»»

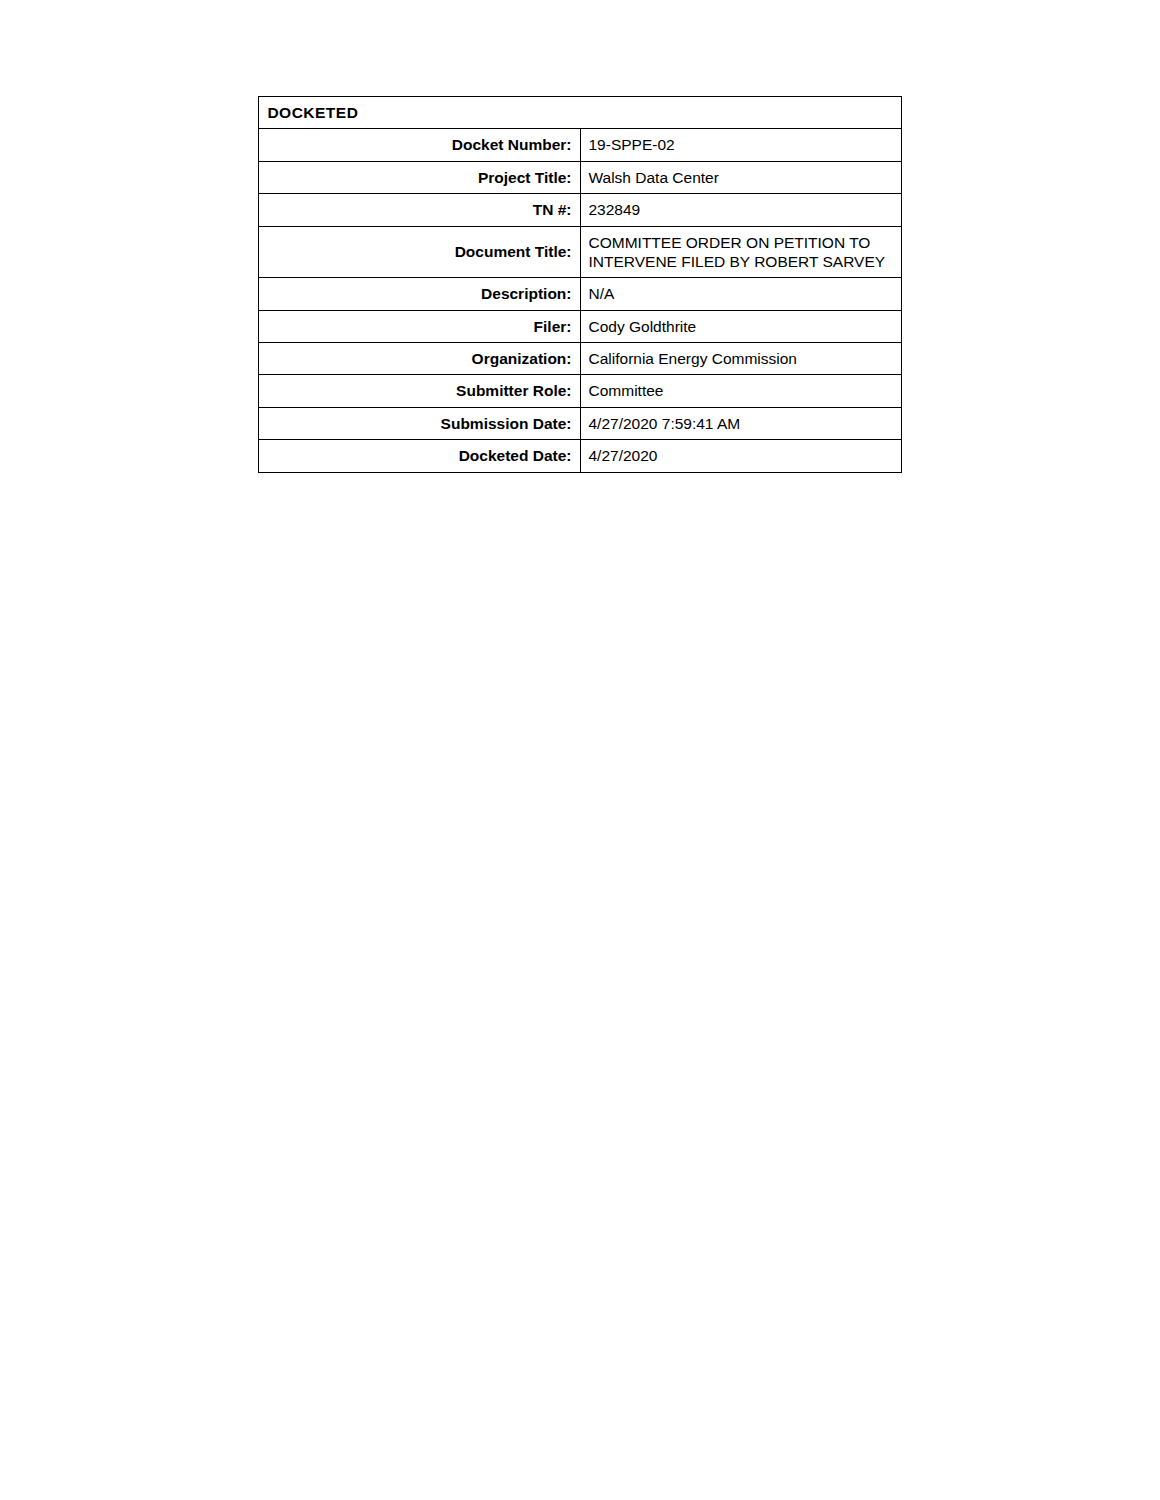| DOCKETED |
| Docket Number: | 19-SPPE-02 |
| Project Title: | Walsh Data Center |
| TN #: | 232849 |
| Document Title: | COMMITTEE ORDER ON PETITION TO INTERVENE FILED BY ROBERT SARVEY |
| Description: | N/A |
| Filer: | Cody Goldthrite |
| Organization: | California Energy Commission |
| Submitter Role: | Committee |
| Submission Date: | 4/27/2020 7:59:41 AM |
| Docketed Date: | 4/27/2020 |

««

(Work task)
What should come out is the exact run of lines from the one holding "Description: | N/A |" through the end of the records above, and nothing besides.

(Expected output)
| Description: | N/A |
| Filer: | Cody Goldthrite |
| Organization: | California Energy Commission |
| Submitter Role: | Committee |
| Submission Date: | 4/27/2020 7:59:41 AM |
| Docketed Date: | 4/27/2020 |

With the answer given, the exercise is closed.